Question

How do I find A1 of a geometric sequence given A4=125 and A7=1953.125?

Answer 1

\(a_{4} = a_{1}r^{3} = 125\)

\(a_{6} = a_{1}r^{6} = 1953.125\)

Answer 2

So would I then subtract?

Answer 3

You would use the two equations in any way you deemed necessary to solve the problem.

Answer 4

raise both to their respective power, no?

Answer 5

You have two equations in two unknowns.

\(a_{1}r^{3} = 125\)

\(a_{1}r^{6} = 1953.125\)

How do you find \(a_{1}\;and\;r\)? It is algebra. You've been preparing for this moment your entire mathematics career. Breakthrough the darkness and see it! How do you find the two values?

Answer 6

Thanks

Answer 7

Why would I be saying anything else? Except, of course, that I never would use the term "plug in". :-)

Answer 8

substitute?

Answer 9

Personally, I might do this:

\(a_{1}r^{6} = a_{1}r^{3}r^{3} = 125r^{3} = 1953.125\) and you are a moment away from \(r\).

Answer 10

I like that, thanks to both of you

Answer 11

errr....
I have 125r^3=1953.125
I raise both to ^(1/3)
and somehow got 125r=12.5???

Where's the error?

Answer 12

I was really torn on this problem. We want \(a_{1}\), so it is against my inclination to solve first for \(r\). However, I did want to show you that slightly odd substitution. Keep your minds open.

I would prefer to solve directly for \(a_{1}\)

I might do it like this:

\(r^{6} = \left(r^{3}\right)^{2} = \dfrac{1953.125}{a_{1}} = \left(\dfrac{125}{a_{1}}\right)^{2} \implies a_{1} = \dfrac{125^{2}}{1953.125} = 8\)

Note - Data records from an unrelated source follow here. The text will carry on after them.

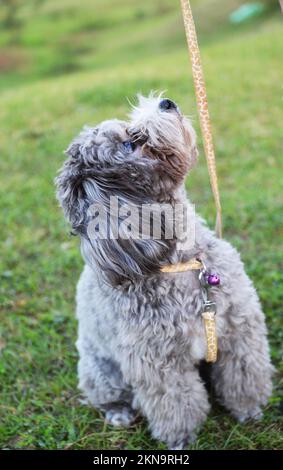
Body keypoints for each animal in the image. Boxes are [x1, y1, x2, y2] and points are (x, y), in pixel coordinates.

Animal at [54, 93, 274, 450]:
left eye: (128, 129)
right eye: (130, 143)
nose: (166, 103)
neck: (180, 262)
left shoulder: (240, 332)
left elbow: (244, 376)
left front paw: (249, 410)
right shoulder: (158, 364)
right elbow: (177, 404)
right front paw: (181, 439)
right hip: (100, 370)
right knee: (109, 396)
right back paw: (119, 413)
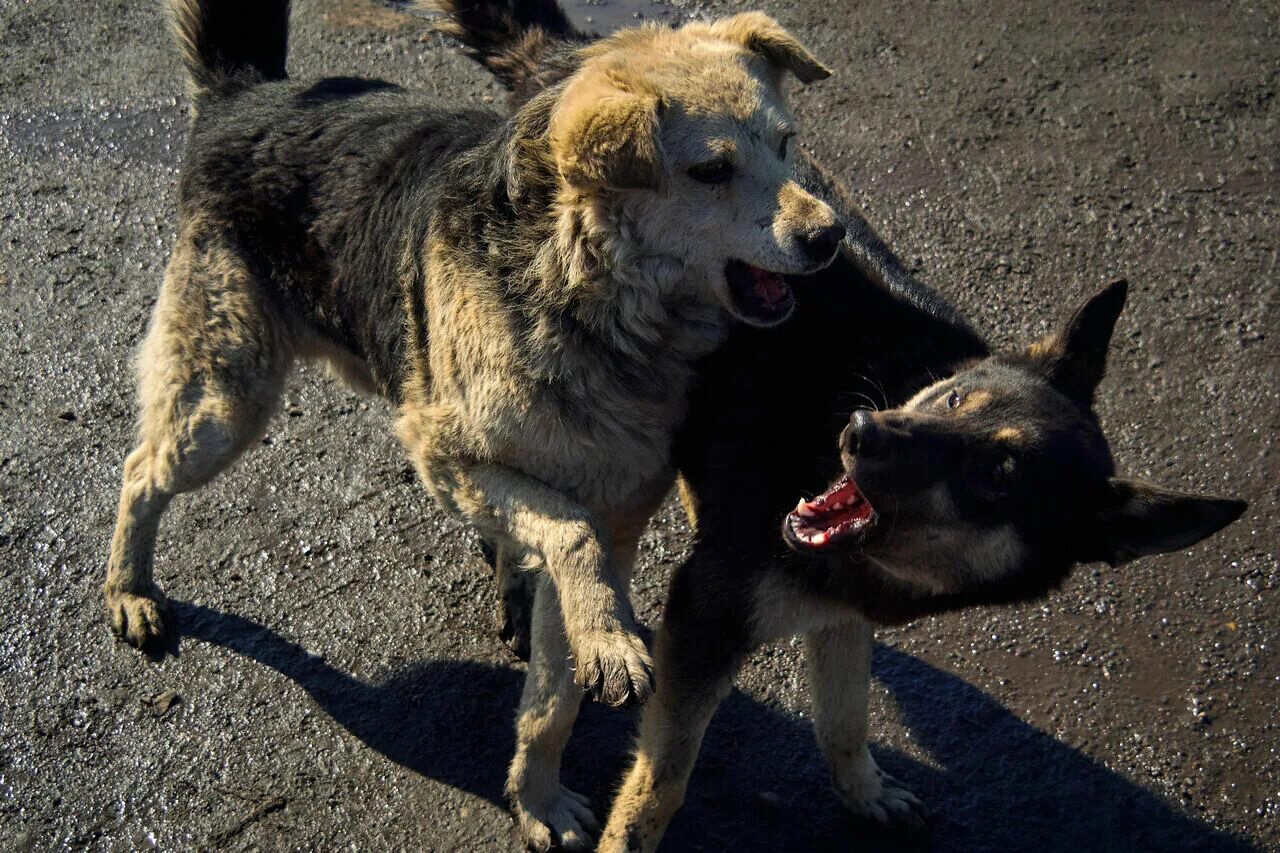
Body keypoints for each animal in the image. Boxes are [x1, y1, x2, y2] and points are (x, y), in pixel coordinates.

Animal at [102, 0, 839, 845]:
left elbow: (555, 694)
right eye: (710, 172)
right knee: (139, 471)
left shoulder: (613, 511)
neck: (582, 289)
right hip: (225, 401)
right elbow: (568, 532)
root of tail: (244, 93)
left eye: (786, 144)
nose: (830, 236)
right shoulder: (448, 457)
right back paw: (127, 588)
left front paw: (540, 789)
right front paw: (607, 643)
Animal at [432, 3, 1249, 845]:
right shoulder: (705, 615)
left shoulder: (842, 616)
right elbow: (661, 781)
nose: (858, 431)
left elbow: (847, 715)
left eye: (999, 476)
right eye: (952, 399)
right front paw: (628, 833)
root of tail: (581, 58)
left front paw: (863, 790)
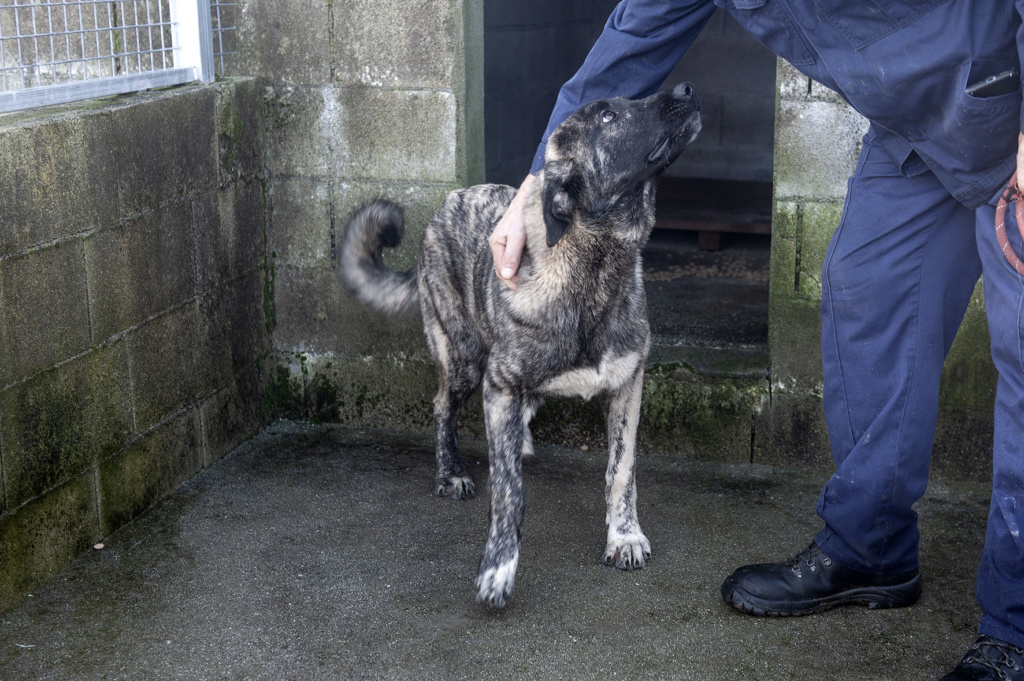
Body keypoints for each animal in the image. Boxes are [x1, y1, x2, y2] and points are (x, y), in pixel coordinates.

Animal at [339, 82, 700, 606]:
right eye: (608, 116)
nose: (687, 89)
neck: (594, 269)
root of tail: (449, 201)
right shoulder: (501, 388)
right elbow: (510, 489)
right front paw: (499, 567)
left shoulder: (627, 385)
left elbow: (622, 470)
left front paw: (624, 535)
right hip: (463, 357)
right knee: (442, 405)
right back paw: (450, 472)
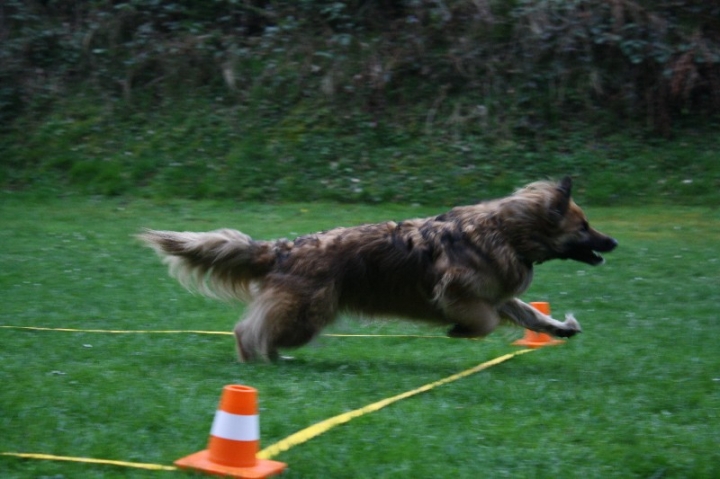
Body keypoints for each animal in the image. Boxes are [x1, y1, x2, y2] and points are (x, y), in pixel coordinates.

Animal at [141, 178, 620, 362]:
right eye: (584, 227)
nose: (613, 243)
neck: (508, 231)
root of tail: (286, 248)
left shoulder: (498, 294)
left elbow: (530, 313)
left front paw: (560, 327)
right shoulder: (459, 292)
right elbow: (481, 322)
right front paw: (459, 331)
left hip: (304, 314)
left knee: (264, 330)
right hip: (307, 312)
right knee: (249, 330)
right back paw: (255, 357)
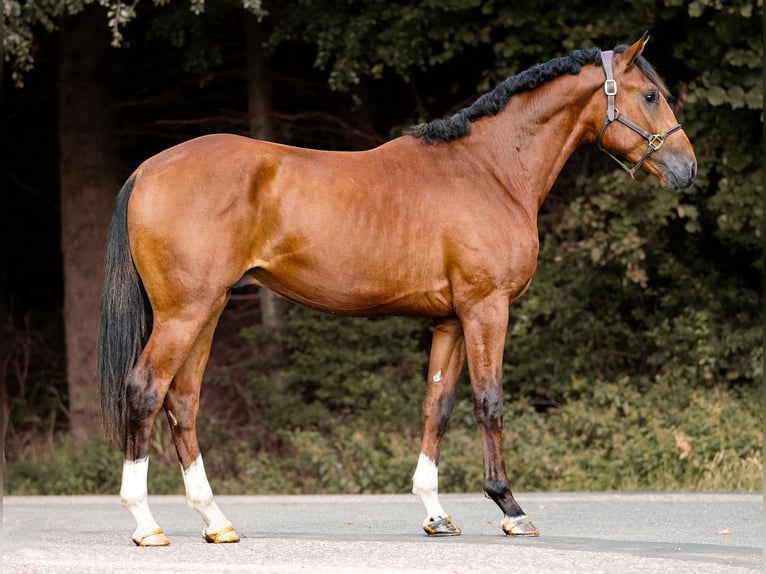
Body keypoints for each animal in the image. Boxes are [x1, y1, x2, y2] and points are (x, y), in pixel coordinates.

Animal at [97, 32, 696, 548]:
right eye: (650, 95)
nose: (687, 168)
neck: (489, 169)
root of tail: (149, 169)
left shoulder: (451, 320)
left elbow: (438, 406)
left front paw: (436, 513)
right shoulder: (486, 310)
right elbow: (489, 401)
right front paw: (510, 507)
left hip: (209, 309)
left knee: (183, 402)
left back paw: (216, 521)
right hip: (184, 312)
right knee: (145, 391)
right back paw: (145, 523)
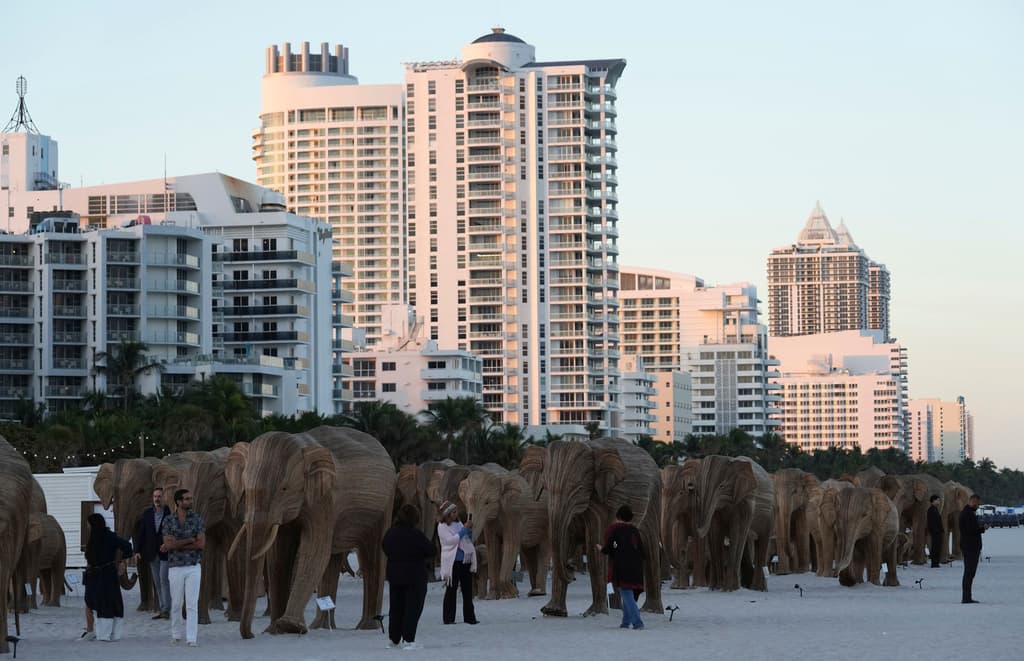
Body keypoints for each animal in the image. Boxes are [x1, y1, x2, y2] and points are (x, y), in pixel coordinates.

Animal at [225, 426, 395, 639]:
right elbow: (278, 556)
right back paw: (320, 626)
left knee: (374, 555)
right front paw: (274, 630)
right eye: (246, 490)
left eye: (284, 488)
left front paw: (289, 626)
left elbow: (314, 550)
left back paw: (367, 627)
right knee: (333, 558)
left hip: (384, 506)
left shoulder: (325, 499)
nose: (251, 635)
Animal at [458, 465, 550, 599]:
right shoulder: (490, 520)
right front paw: (491, 597)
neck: (500, 480)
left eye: (487, 502)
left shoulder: (513, 513)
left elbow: (510, 545)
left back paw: (538, 593)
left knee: (543, 550)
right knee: (530, 552)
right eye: (468, 502)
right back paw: (532, 592)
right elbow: (492, 546)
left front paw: (511, 595)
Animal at [520, 438, 663, 618]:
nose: (571, 566)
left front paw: (594, 614)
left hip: (654, 498)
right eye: (546, 488)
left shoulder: (601, 503)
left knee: (650, 547)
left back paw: (650, 611)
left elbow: (594, 546)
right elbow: (565, 540)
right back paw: (618, 610)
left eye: (579, 488)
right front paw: (552, 612)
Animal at [694, 455, 774, 592]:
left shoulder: (746, 500)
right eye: (697, 488)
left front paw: (729, 590)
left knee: (762, 542)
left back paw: (758, 589)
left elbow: (736, 531)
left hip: (770, 515)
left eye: (721, 486)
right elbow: (715, 531)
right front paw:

...and I NEVER have to know what \(r\) is!!

Answer 13

If you must...

\(125r^{3}=1953.125\implies r^{3} = \dfrac{1953.125}{125} = 15.625 \implies r = 2.5\)

Answer 14

r makes sense, let me run through a1 quickly

Answer 15

awesome, thanks tk!

Answer 16

No worries. It's what we do, here.

Keep your mind open!! Don't get stuck on one way of thinking!